Opposabilité des baux postérieurs au commandement de saisie immobilière

La question de l’opposabilité d’un bail consenti après un commandement de payer valant saisie immobilière soulève régulièrement des interrogations. Dans un arrêt récent du 16 janvier 2025, n° 21-17.794 la Cour de cassation a rappelé sa position en la matière.
Les faits :
En 1994, un créancier initiait une procédure de saisie immobilière à l’encontre de son débiteur.
Le 11 octobre 2012, soit près de deux décennies plus tard, l’adjudication était prononcée.

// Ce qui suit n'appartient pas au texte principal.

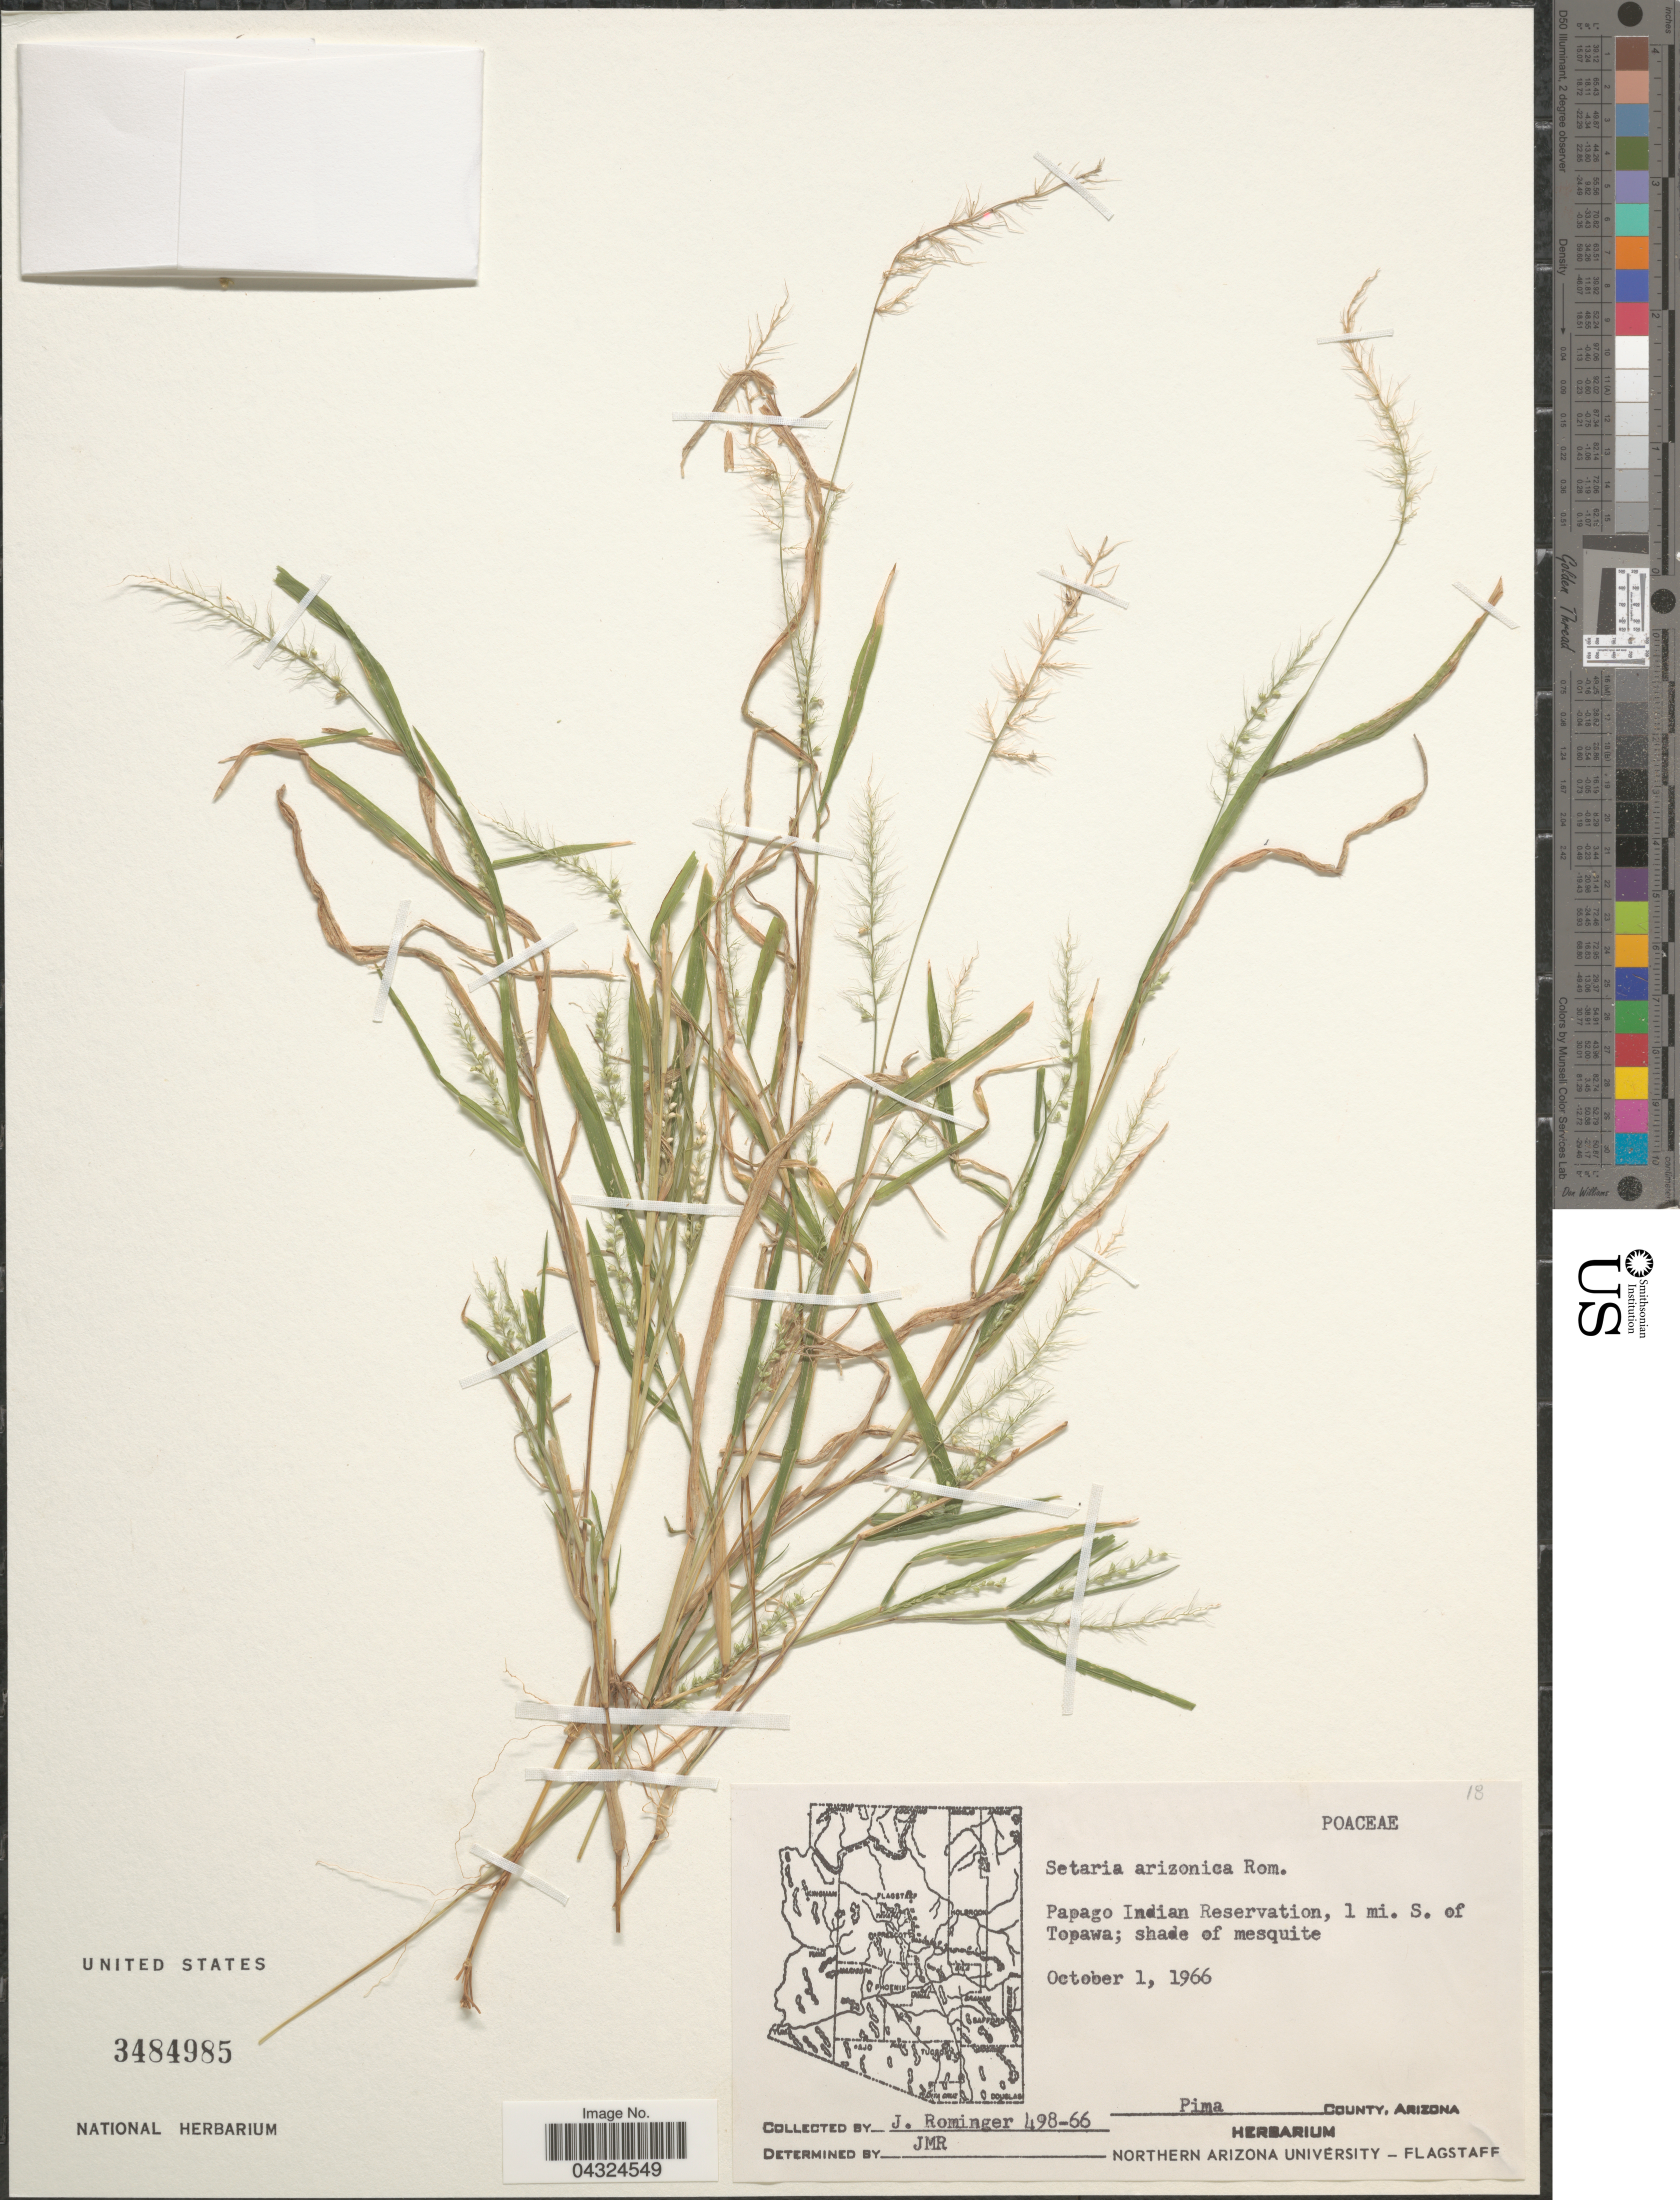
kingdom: Plantae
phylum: Tracheophyta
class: Liliopsida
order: Poales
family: Poaceae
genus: Setaria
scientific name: Setaria arizonica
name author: Rominger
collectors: J. Rominger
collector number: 498-66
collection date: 1966-10-01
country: United States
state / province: Arizona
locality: Papago Indian Reservation, 1 mi. S. of Topawa. Pima County.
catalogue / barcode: US 3484985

Entre-temps, et plus précisément le 1er janvier 2001, le débiteur saisi avait consenti plusieurs baux dont l’un d’eux avait d’ailleurs fait l’objet d’une cession à l’occasion d’une procédure collective ouverte à l’encontre d’un preneur.
Conformément à l’article 684 du CPC qui disposait, dans sa version antérieure à 2007, que : « Les baux qui n’ont pas acquis date certaine avant le commandement peuvent être annulés, et ceux postérieurs au commandement doivent l’être, si dans l’un ou l’autre cas les créanciers ou l’adjudicataire le demandent » ; ces baux conclus après la signification du commandement auraient dû être annulés.
C’est dans ce contexte que, le créancier poursuivant avait assigné les locataires en nullité des baux conclus.
L’adjudicataire était intervenu volontairement à la procédure et s’était associé à sa demande.
Par jugement en date du 9 avril 2018, le Tribunal de grande instance de Grasse a rejeté la demande de nullité.
En appel, la Cour d’Aix-en-Provence a, par un arrêt du 8 avril 2021, infirmé cette décision et prononcé la nullité des baux. Elle s’est appuyée sur l’article L. 321-4 du code des procédures civiles d’exécution qui dispose que « les baux consentis par le débiteur après l’acte de saisie sont, quelle que soit leur durée, inopposables au créancier poursuivant comme à l’acquéreur. La preuve de l’antériorité du bail peut être faite par tout moyen » ; ainsi que sur l’article 684 de l’ancien code de procédure civile.
L’un des locataires a alors formé un pourvoi en cassation.
La position de la Cour de cassation :
La Cour de cassation a cassé l’arrêt et rappelé sa position concernant sa position sur baux postérieurs au commandement :
Conformément aux articles 1743 du code civil et 684 de l’ancien code de procédure civile, un bail consenti après la publication d’un commandement de saisie immobilière reste opposable à l’adjudicataire si ce dernier en a eu connaissance avant l’adjudication.
Conclusion :
La réforme de la saisie immobilière, entrée en vigueur le 1er janvier 2007, a conduit à la suppression de l’ancien article 684 du code de procédure civile, désormais remplacé par l’article L. 321-4 du code des procédures civiles d’exécution. Ainsi, l’exigence d’une date certaine pour établir l’opposabilité d’un bail a disparu.
Que l’on se place sous l’ancien ou le nouveau régime, la solution jurisprudentielle reste.
La Cour de cassation l’a d’ailleurs confirmé dans un arrêt du 27 février 2020 (n° 18-19174) relatif à une affaire relevant du nouveau cadre juridique, en affirmant que : « la délivrance d’un commandement valant saisie immobilière n’interdit pas la conclusion d’un bail ou la reconduction tacite d’un bail antérieurement conclu, et que le bail, même conclu après la publication d’un tel commandement, est opposable à l’adjudicataire qui en a eu connaissance avant l’adjudication ».
La position adoptée par la Cour de cassation s’inscrit finalement dans une logique de préservation de la bonne foi dans l’exécution des contrats. En considérant qu’un adjudicataire informé de l’existence d’un bail avant l’adjudication ne peut ensuite invoquer sa nullité, elle empêche toute remise en cause opportuniste et garantit la stabilité des engagements connus au moment de la vente.